Client-side reconnection
Connections will drop. Your client needs to handle that gracefully:
function createSocket(url: string) {
let ws: WebSocket;
function connect() {
ws = new WebSocket(url);
ws.onopen = () => console.log("Connected");
ws.onmessage = (event) => {
// handle messages
};
ws.onclose = () => {
console.log("Disconnected, reconnecting in 3s...");
setTimeout(connect, 3000);
};
}
connect();
}
createSocket("ws://localhost:3000");
When the connection drops, wait 3 seconds and try again. For production you’d want exponential backoff (3s, 6s, 12s, etc.) so you don’t hammer the server. But this gets the job done for most cases.
WebSockets vs SSE vs polling
I get asked this a lot. Here’s how I decide:
Use WebSockets when you need two-way communication. Chat, gaming, collaborative tools. Both client and server need to send messages freely.
Use Server-Sent Events (SSE) when only the server needs to push data. Live notifications, dashboards, activity feeds. Simpler than WebSockets and works over regular HTTP.
Use polling when real-time isn’t critical. Checking for new emails every 30 seconds, updating a feed periodically. The simplest option and sometimes that’s enough.
I start with polling, move to SSE if I need server push, and only use WebSockets when I genuinely need bidirectional communication. Most apps don’t need WebSockets. But when they do, nothing else works as well.
Keep it simple
WebSockets aren’t as scary as they seem.
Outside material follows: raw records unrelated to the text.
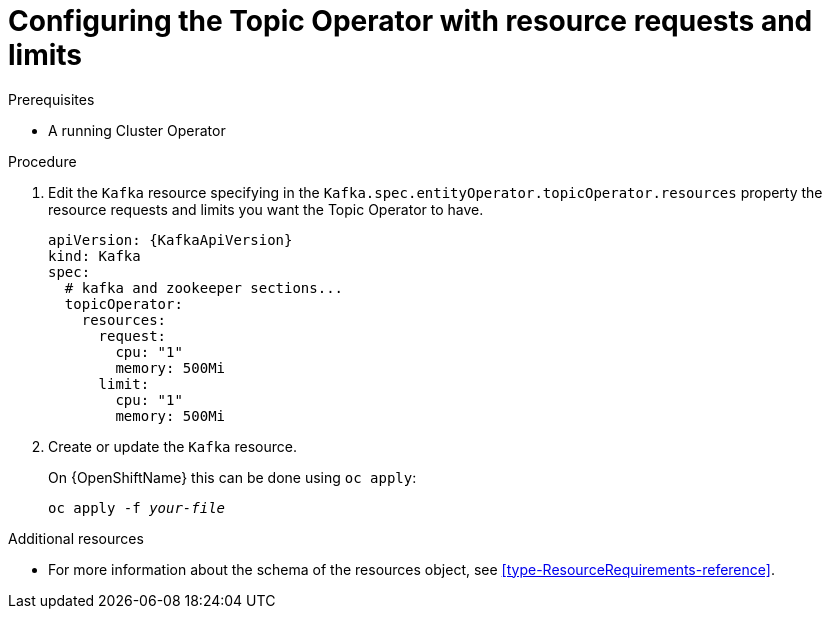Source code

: // Module included in the following assemblies:
//
// assembly-deploying-the-topic-operator.adoc

[id='proc-topic-operator-with-resource-requests-limits-{context}']
= Configuring the Topic Operator with resource requests and limits

.Prerequisites

* A running Cluster Operator

.Procedure

. Edit the `Kafka` resource specifying in the `Kafka.spec.entityOperator.topicOperator.resources` property the resource requests and limits you want the Topic Operator to have.
+
[source,yaml,subs=attributes+]
----
apiVersion: {KafkaApiVersion}
kind: Kafka
spec:
  # kafka and zookeeper sections...
  topicOperator:
    resources:
      request:
        cpu: "1"
        memory: 500Mi
      limit:
        cpu: "1"
        memory: 500Mi
----

. Create or update the `Kafka` resource.
+
ifdef::Kubernetes[]
On {KubernetesName} this can be done using `kubectl apply`:
[source,shell,subs=+quotes]
kubectl apply -f _your-file_
+
endif::Kubernetes[]
On {OpenShiftName} this can be done using `oc apply`:
+
[source,shell,subs=+quotes]
oc apply -f _your-file_

.Additional resources

* For more information about the schema of the resources object, see xref:type-ResourceRequirements-reference[].
//* For more information about the resource requirements of the Topic Operator, see xref:topic-operator-resource-requirements-str[].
A basic setup is 20 lines of code. Add JSON message types, heartbeats, and reconnection logic and you’ve got a solid real-time system.
The hard part isn’t the WebSocket itself. It’s managing state across multiple connected clients and handling edge cases like reconnections and message ordering. Start small, get the basics working, and add complexity only when you actually need it.